══ DOCUMENT SECTION

You are viewing a plain text version of this content. The canonical link for it is here.

Posted to user@cassandra.apache.org by Parth Setya <se...@gmail.com> on 2015/01/15 14:52:00 UTC

Add a node with existing data to a cluster

Hi

I am attempting to add a cassandra node which has some existing data on it
to an existing clutser. Is this a legit thing to do?
And what will happen if the same data with different timestamps exists on
the node to be added and the existing cluster?
What will happen if auto_bootstrapping property is enabled and also i run a
repair as soon as the node is added to the cluster?

Best
Parth

Re: Add a node with existing data to a cluster

Posted by Robert Coli <rc...@eventbrite.com>.

On Thu, Jan 15, 2015 at 5:52 AM, Parth Setya <se...@gmail.com> wrote:

> I am attempting to add a cassandra node which has some existing data on it
> to an existing clutser. Is this a legit thing to do?
>

Sure, it's similar to running "nodetool refresh" but without the lack of
safety. It also may interfere with bootstrapping. But it's not entirely
illegitimate.

════
══ PROVIDED RECORDS

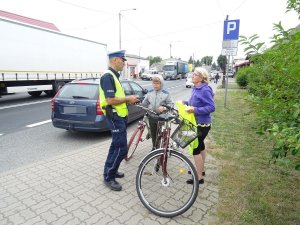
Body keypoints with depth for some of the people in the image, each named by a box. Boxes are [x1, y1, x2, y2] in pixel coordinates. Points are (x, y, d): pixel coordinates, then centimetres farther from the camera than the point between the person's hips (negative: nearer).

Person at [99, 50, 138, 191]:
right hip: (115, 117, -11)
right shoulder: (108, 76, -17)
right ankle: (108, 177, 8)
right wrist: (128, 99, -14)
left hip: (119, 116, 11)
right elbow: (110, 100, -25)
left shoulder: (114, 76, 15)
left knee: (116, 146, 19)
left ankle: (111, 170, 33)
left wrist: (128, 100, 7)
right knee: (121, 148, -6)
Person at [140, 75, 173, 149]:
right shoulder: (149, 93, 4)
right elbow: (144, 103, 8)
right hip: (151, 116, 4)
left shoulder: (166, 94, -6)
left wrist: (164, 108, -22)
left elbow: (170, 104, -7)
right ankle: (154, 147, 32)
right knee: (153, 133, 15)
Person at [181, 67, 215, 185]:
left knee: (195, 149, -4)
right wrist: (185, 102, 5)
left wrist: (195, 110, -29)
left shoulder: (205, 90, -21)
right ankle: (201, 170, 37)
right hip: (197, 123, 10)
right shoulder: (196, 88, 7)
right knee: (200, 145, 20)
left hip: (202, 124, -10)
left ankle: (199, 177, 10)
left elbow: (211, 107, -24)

════
══ PROVIDED RECORDS

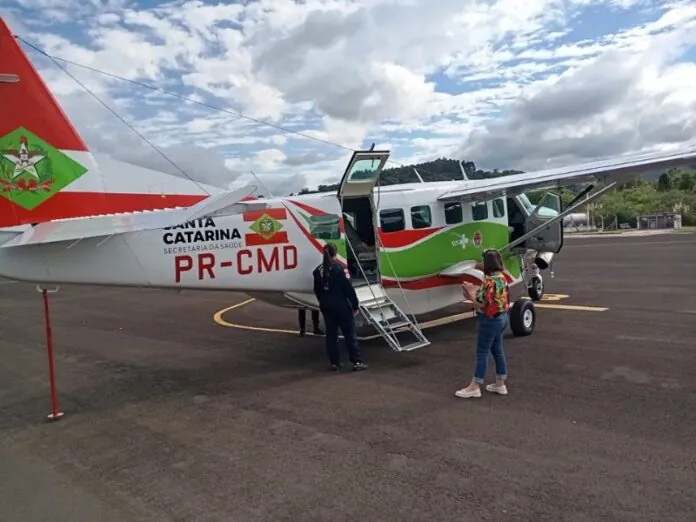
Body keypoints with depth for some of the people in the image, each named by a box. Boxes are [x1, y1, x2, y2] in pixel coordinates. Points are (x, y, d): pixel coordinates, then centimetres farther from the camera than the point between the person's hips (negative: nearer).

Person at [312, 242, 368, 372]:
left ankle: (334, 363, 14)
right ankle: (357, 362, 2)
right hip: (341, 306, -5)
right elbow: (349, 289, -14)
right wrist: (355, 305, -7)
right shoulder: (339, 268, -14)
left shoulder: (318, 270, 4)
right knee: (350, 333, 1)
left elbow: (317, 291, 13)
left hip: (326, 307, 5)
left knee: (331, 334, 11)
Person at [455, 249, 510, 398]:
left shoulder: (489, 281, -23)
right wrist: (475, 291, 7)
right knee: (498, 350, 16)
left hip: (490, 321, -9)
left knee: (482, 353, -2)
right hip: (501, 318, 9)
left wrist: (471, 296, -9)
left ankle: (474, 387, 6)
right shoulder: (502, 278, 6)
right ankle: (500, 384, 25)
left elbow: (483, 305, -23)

════
══ PROVIDED RECORDS

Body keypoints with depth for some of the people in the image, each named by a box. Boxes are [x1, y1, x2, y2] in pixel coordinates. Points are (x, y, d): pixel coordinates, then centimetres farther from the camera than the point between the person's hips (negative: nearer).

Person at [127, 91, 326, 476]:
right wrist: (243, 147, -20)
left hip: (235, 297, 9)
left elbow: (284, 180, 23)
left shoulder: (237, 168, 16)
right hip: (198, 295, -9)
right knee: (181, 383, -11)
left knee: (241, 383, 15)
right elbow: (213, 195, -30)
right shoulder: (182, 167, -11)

════

■ TASK LIST
A. Check each statement against the Cassandra thread about adding a node with existing data, answering yes or no and quoting the words that decide it: (i) the original poster asks whether adding such a node is legitimate; (ii) the reply calls the approach entirely illegitimate; (iii) the reply warns that it may interfere with bootstrapping.
B. Resume the Cassandra thread about adding a node with existing data, picking up after its last sentence.

■ TASK-BY-TASK RESULTS
A.
(i) Yes: "Is this a legit thing to do?"
(ii) No: "But it's not entirely illegitimate."
(iii) Yes: "It also may interfere with bootstrapping."

B.
> And what will happen if the same data with different timestamps exists on
> the node to be added and the existing cluster?
>

The same reconciliation logic that would otherwise occur. There are cases
where this could unmask deleted data and other unexpected seeming things.

> What will happen if auto_bootstrapping property is enabled and also i run
> a repair as soon as the node is added to the cluster?
>

Depends on whether your version contains :

https://issues.apache.org/jira/browse/CASSANDRA-6961

This allows you to start a node with old data, repair it while it
"hibernate"s as a non-full-member of the cluster, and then have it join.

Otherwise, you serve stale reads at CLs below quorum until the repair
completes.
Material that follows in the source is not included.